We want highly motivated and specialized people, so long as they are highly motivated and specialized in everything. (Whenever submitting resumes the point seems to be to squeeze as much as you possibly can onto one page, so do everything and fill that page up!)

Only one argument is correct, even though there are always two.

We want to protect the environment, so long as we don’t have to change our ways or spend any money.  Or, I want to be healthy, without changing my lifestyle.

I expect the government and society to help me, but I’m not going to pay for it or do any of the work.

We support education, so long as you work whenever you aren’t in lessons.

Everything about Aristotle.

You have to work hard to achieve your dreams, but you also have to work even harder to keep yourself fed to achieve your dreams.

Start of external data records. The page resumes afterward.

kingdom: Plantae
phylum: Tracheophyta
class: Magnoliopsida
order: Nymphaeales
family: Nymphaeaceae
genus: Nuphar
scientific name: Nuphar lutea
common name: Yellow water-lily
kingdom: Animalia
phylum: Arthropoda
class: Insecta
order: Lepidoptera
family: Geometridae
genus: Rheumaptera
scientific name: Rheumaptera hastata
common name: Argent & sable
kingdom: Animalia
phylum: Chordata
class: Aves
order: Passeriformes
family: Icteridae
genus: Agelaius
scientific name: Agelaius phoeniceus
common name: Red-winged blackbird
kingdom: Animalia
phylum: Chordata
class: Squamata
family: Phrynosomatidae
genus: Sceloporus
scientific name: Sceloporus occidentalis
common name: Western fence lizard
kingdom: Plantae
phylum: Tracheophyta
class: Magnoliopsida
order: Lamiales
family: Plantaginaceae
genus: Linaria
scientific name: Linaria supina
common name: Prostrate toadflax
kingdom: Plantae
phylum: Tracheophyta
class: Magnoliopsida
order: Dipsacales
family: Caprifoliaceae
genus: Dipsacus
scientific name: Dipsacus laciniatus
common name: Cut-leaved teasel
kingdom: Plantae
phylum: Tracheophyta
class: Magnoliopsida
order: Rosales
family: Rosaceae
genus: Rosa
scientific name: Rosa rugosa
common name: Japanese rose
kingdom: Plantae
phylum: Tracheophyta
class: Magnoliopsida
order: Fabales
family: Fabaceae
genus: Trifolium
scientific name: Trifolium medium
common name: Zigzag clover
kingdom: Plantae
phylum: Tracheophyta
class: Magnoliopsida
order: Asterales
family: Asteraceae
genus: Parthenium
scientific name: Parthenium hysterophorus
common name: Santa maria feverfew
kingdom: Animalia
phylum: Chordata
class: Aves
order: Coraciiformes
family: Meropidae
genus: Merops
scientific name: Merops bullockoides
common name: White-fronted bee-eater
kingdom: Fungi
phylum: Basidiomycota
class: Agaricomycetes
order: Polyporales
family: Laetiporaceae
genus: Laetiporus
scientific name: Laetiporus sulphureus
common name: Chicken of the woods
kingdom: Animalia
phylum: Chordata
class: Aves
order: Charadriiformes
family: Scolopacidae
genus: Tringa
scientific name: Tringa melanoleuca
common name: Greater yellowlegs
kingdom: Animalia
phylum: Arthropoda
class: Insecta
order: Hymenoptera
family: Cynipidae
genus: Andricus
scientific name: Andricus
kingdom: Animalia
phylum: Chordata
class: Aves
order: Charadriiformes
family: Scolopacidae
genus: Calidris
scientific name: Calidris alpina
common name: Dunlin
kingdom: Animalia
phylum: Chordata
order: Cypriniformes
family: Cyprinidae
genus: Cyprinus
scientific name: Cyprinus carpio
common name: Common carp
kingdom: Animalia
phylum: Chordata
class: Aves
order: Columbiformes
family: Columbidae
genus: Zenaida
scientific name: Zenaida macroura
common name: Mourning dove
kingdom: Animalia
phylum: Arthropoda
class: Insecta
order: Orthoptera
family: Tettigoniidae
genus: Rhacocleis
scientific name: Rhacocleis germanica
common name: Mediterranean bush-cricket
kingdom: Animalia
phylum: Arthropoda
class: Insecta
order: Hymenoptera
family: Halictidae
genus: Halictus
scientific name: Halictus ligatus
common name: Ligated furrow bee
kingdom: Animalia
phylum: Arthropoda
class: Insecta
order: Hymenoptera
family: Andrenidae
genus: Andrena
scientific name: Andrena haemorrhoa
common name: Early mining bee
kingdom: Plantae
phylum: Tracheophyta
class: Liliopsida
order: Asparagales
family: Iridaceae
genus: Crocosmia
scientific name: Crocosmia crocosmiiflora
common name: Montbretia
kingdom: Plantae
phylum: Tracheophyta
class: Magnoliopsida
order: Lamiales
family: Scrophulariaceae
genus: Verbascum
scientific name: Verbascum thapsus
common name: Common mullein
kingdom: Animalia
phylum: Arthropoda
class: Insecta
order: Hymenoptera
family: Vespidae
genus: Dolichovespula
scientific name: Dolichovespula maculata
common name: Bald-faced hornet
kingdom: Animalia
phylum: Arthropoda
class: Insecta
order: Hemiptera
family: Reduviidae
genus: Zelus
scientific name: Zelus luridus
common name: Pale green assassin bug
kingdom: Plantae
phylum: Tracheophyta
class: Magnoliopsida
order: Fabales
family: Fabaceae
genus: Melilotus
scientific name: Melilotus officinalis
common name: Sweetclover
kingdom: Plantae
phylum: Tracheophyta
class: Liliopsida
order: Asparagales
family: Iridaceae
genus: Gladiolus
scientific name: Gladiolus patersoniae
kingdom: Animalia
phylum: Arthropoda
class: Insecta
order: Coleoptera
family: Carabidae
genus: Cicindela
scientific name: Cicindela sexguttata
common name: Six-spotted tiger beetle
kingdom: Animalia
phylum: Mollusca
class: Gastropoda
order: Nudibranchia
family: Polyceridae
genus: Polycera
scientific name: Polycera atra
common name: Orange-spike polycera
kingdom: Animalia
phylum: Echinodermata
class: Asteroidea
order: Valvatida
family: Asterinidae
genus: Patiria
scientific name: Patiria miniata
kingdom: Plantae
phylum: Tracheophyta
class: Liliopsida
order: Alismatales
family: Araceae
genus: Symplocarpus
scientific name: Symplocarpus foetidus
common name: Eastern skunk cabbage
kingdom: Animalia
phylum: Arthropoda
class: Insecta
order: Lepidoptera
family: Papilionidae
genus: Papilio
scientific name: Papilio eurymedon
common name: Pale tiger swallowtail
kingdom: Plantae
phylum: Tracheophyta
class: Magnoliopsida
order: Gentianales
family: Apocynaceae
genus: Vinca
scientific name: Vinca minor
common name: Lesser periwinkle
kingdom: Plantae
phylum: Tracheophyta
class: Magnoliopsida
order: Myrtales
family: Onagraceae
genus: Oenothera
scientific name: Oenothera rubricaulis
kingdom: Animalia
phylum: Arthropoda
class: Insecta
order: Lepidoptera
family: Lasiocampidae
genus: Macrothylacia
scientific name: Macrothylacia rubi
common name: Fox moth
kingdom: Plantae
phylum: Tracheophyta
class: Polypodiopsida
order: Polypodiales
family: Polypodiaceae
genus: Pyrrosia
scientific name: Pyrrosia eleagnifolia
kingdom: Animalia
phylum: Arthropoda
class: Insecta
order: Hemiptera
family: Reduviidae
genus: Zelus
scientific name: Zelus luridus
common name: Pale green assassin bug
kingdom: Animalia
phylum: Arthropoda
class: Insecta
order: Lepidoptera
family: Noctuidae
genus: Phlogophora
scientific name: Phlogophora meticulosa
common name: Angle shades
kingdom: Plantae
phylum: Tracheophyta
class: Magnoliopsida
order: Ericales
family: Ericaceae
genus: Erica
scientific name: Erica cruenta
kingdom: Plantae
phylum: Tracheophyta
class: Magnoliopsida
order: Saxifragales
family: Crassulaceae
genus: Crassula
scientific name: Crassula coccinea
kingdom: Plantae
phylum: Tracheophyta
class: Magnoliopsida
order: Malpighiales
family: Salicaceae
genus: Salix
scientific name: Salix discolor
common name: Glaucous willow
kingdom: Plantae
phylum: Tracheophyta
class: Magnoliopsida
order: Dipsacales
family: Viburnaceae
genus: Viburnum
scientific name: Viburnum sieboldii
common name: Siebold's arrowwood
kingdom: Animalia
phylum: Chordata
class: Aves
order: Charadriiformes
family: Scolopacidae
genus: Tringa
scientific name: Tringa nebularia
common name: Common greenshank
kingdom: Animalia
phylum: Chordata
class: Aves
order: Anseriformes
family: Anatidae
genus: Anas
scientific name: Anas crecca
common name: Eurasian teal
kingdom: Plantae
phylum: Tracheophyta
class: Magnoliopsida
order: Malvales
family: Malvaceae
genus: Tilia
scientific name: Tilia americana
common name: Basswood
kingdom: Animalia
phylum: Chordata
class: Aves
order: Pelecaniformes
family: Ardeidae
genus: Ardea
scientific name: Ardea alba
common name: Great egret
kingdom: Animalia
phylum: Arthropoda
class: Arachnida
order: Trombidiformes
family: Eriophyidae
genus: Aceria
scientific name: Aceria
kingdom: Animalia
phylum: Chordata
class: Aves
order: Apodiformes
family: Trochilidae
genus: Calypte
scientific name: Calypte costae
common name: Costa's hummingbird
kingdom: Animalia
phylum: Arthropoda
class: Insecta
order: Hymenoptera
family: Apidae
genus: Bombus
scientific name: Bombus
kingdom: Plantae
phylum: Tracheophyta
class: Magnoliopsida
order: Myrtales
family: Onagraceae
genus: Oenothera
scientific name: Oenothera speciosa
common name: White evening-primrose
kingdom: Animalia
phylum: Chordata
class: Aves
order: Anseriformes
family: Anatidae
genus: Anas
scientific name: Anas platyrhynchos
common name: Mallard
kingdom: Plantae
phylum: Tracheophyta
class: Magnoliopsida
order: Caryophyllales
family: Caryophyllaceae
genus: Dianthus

God doesn’t exists but the 10 Commandments still stand.

In order to prove what you know you have to do an experiment.

Everyone is upwardly mobile, so long as you can afford it.

In order to get into anything you have to apply, same with getting out of anything.

Working as a slave is legal still and the only way to end up getting paid eventually….hopefully.

We want free trade, so long as we aren’t undercut by people in other countries.

Some problems are huge and require inter-disciplinary knowledge, so pigeon-hole yourself into only a very specific subject in university.

Educational institutions only let you learn so much in a given period.

Testing one’s knowledge is testing what you can repeat from what you were told earlier in the year, not what you can solve.

The Philosophical Problems of Philosophy

There are admittedly many problems that can be found I am focusing on one at the moment that is particularly problematic for me.

The issue can be found most easily in epistemology and metaphysics, it is their useless-ness.

Philosophers who argue about different issues in these two branches of philosophy always end up arguing over unprovable issues, no matter how much these philosophes may want to think otherwise.  The main issues argued over in both of these branches are things that a) as humans we will never ever actually know anyway and b) arguments in these two branches are post-rationalizations and c) the simple absurdity of the language that has to be used to talk about these branches.

I am going to skip a due to lack of patience so onto b.

The arguments made in either one of these branches are post-rationalizations, by this I mean that the person arguing for this or that side of an debate has a specific view of the world which is incredibly deep in their mind and thoughts, to a point where they probably can never be properly exposed, as such the goal or view of the world is assumed and then a rationalization is made in the arguments to try to explain their world view.  So in the end, anything that comes out of these two branches have to be treated as geometric postulates, not actual theorems of the world.  One, in order to build a full philosophical outlook, simply has to assume one thing or the other, either points exist or they don’t and then that person has to build off of that.  Both can be supported and retorted but neither can be known for sure.

This type of issue though is also one of the best parts of philosophy.  These issues point out the pure limitations of human thought, abilities and nature.  There are limitations to the human mind which philosophy in it’s constant search for truth butts up against fairly quickly and those are important limitations to know and push as far as we possibly can as humans.

The other good thing of philosophy: the western world is basically built upon the science that philosophers started, there are many problems within this culture (which you can find easily and with the help of philosophy even!)